*Eu - metamorfose de mim.
É tempo de mudar as coisas que me fazem mal. Esvaziar as gavetas, libertar os espaços para o novo chegar. Diminuir os móveis da casa, aumentar os espaços da alma. Respirar.
É tempo de jogar fora as coisas estragadas que estão em mim. Precisar menos das minúsculas coisas que as mãos podem pegar. Doar pra alguém o que não é mais verdadeiro pra mim. Precisar mais das coisas que o corpo não toca. E abraçá-las.
É tempo de renúncia, de deixar pra trás as coisas que não me servem mais.
É tempo de rasgar os rascunhos errados que eu criei. De apagar as rasuras que rabisquei em papel amarelado de tanta vida.
É tempo de mudar! Mudar de rumo, de rota, de direção. Mudar de mares, mudar de ares. Levantar voo com asas novas. Atravessar pontes diferentes. Trocar o velho sapato gasto por uma caminhada nova e macia.
É tempo de decidir o que irá na bagagem, porque a nova viagem é longa. Encontrar e abrir o coração para o novo. Apaixonar-me por tudo outra vez.
É tempo de encarar alguma leveza. É tempo de deixar as mãos vazias e livres pra tocarem em tudo pelo caminho. Pintar outras paisagens, com cores outras que não as conhecidas, desbotadas.
É tempo de refrescar as águas dos meus banhos. Molhar o amor. Deixar que ele se lave em água pura, em nascente intocada, completamente nu.
É tempo de renovar, de mexer nos meus mecanismos.
É tempo de arrombar as portas pesadas que me impedem de entrar no meu próximo ser.
É tempo de janelas escancaradas e ares frescos e perfumados.
É tempo de bússolas imaginárias. De pés mais suaves e resistentes, de passos largos. É tempo de saltar sobre as pedras no meu caminho com molas gigantes e assim, no salto, agarrar algumas nuvens lá em cima.

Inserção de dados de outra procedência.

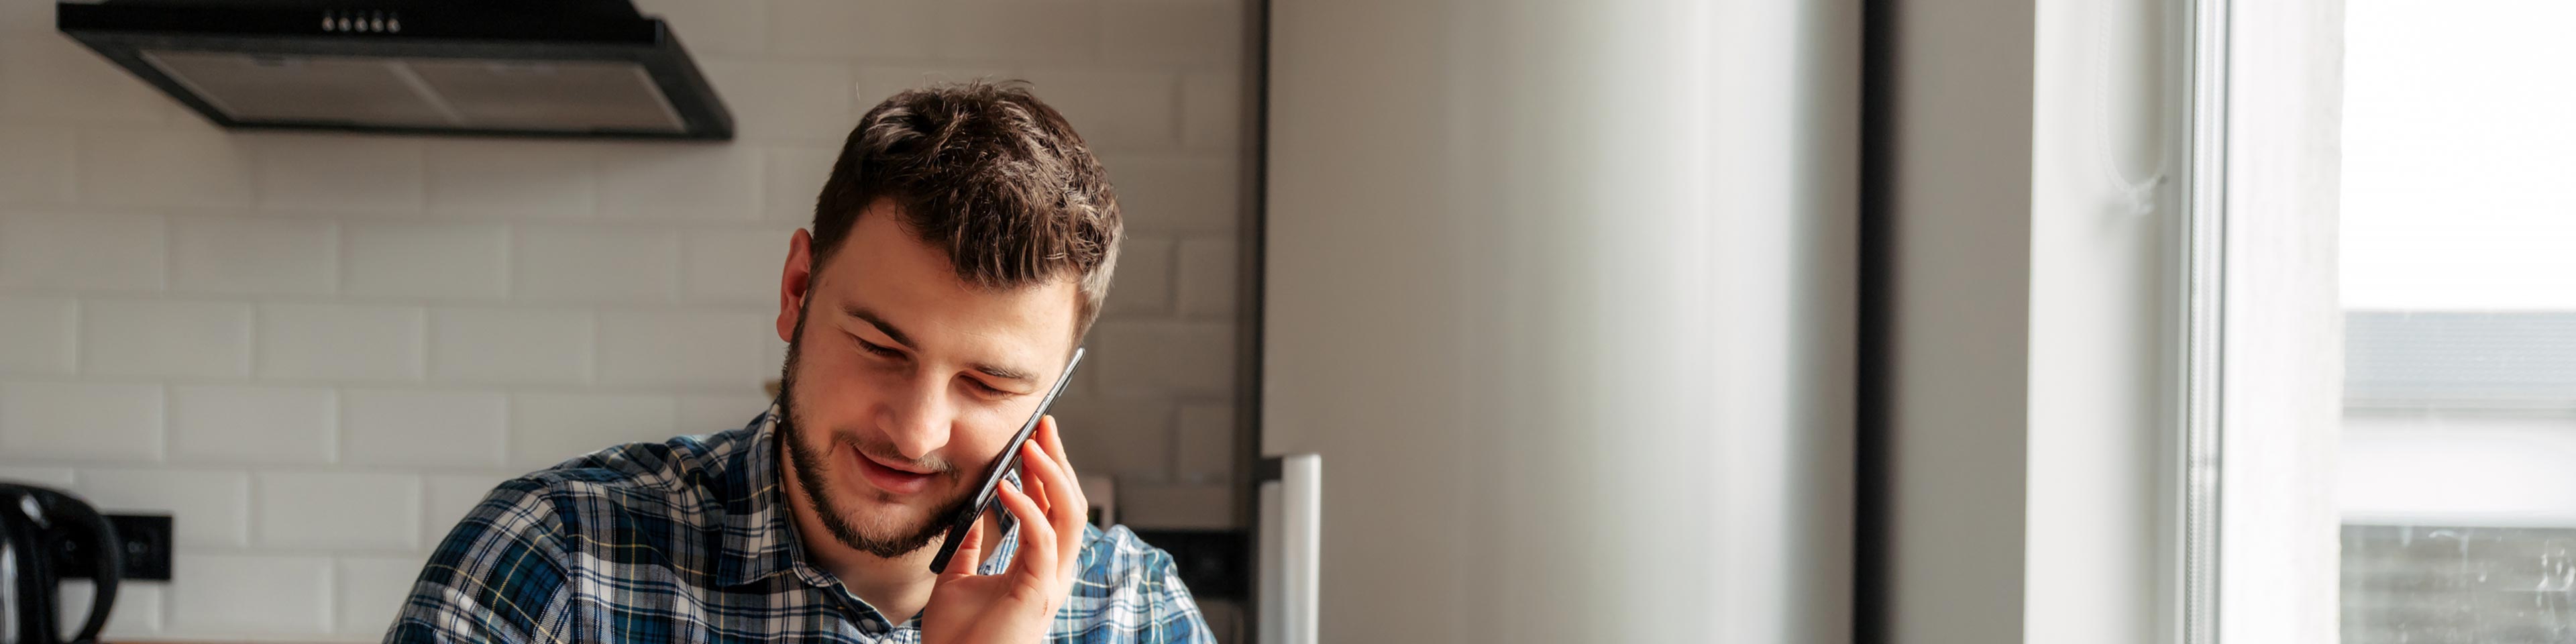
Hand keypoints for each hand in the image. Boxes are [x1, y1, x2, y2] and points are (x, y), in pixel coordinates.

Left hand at [921, 415, 1088, 643]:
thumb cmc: (958, 640)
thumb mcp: (958, 580)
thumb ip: (970, 550)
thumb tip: (971, 519)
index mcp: (1039, 568)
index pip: (1053, 508)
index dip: (1047, 471)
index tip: (1033, 438)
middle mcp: (1053, 571)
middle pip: (1070, 504)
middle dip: (1058, 461)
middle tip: (1044, 425)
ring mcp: (1050, 581)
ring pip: (1070, 516)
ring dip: (1052, 476)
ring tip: (1030, 445)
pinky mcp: (1038, 590)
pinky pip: (1043, 540)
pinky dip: (1026, 508)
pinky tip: (1006, 486)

É tempo de abrir as algemas que me prendem a mim. E é tempo de não achar-me descartável e vã. Sim. É tempo de não ser tão invisível, tão pouca, tão rasa, tão nada!

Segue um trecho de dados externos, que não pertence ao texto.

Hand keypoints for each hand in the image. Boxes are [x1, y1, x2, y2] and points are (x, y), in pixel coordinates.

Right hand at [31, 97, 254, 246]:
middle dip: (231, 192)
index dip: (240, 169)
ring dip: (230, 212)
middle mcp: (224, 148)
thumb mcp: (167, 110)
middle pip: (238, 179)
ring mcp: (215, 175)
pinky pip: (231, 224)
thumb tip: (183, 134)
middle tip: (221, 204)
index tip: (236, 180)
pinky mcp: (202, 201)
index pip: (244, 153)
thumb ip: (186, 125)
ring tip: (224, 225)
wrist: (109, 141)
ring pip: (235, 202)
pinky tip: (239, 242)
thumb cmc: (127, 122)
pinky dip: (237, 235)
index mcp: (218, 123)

É tempo de encontrar algum tempo pra testar um sorriso e arriscar ser feliz, mesmo não tendo isso, aquilo... mesmo não sendo exatamente aquela que um dia eu quis.
É tempo de sonhar! É tempo de aceitar! E de não parar de lutar!
É tempo de agradecer às derrotas diárias. Fazer amizade com elas, pra que assim elas se amenizem. Fazer as pazes com os meus erros, porque todos foram impulsos de acertar.
É tempo de curar as feridas.
É tempo de entrar na minha caverna e hibernar por horas e dias. Metamorfosear minhas crisálidas.
É tempo de aprender a respeitar as coisas certas. É tempo de melhorar a visão. Marcar uma nova consulta ao oculista, pra quem sabe assim, ver de verdade o que é realmente importante. Renascer!
É tempo de admirar minha imagem no espelho. Deixar as rugas e o desassossego de lado um pouco. Exigir menos. Precisar menos das desimportâncias. Encontrar o meu êxtase na simplicidade. Fantasiar-me melhor. Despir-me melhor. Acreditar mais no que é bom. Ter mais fé que o novo que virá, virá melhor.
E rir. Rir muito. Rir incansavelmente.
Acreditar! Acreditar mais. Acreditar incansavelmente.
Acreditar que a vida trará recompensas.
É tempo de baldear e filtrar. É tempo de fechar os olhos para o meu antigo ser e num outro eu , acordar. É tempo de parar de chorar!
É tempo de nunca mais perder tempo com volúvel e passageiro. Porque é tempo de coisas eternas.
É tempo de destravar a memória! É tempo!
É tempo de encantar o tempo! Ter o tempo em minhas mãos. E o tenho.
É tempo de abrir as minhas entradas, de achar as minhas saídas... Aquelas que vão dar no infinito! Aquelas que são pulsação e vida! Aquelas que vibram! Aquelas que mudam, que carregam e guardam o meu destino.
É tempo de descobrir mais Eu em mim.
É tempo! É tempo!
*Texto registrado na Biblioteca Nacional.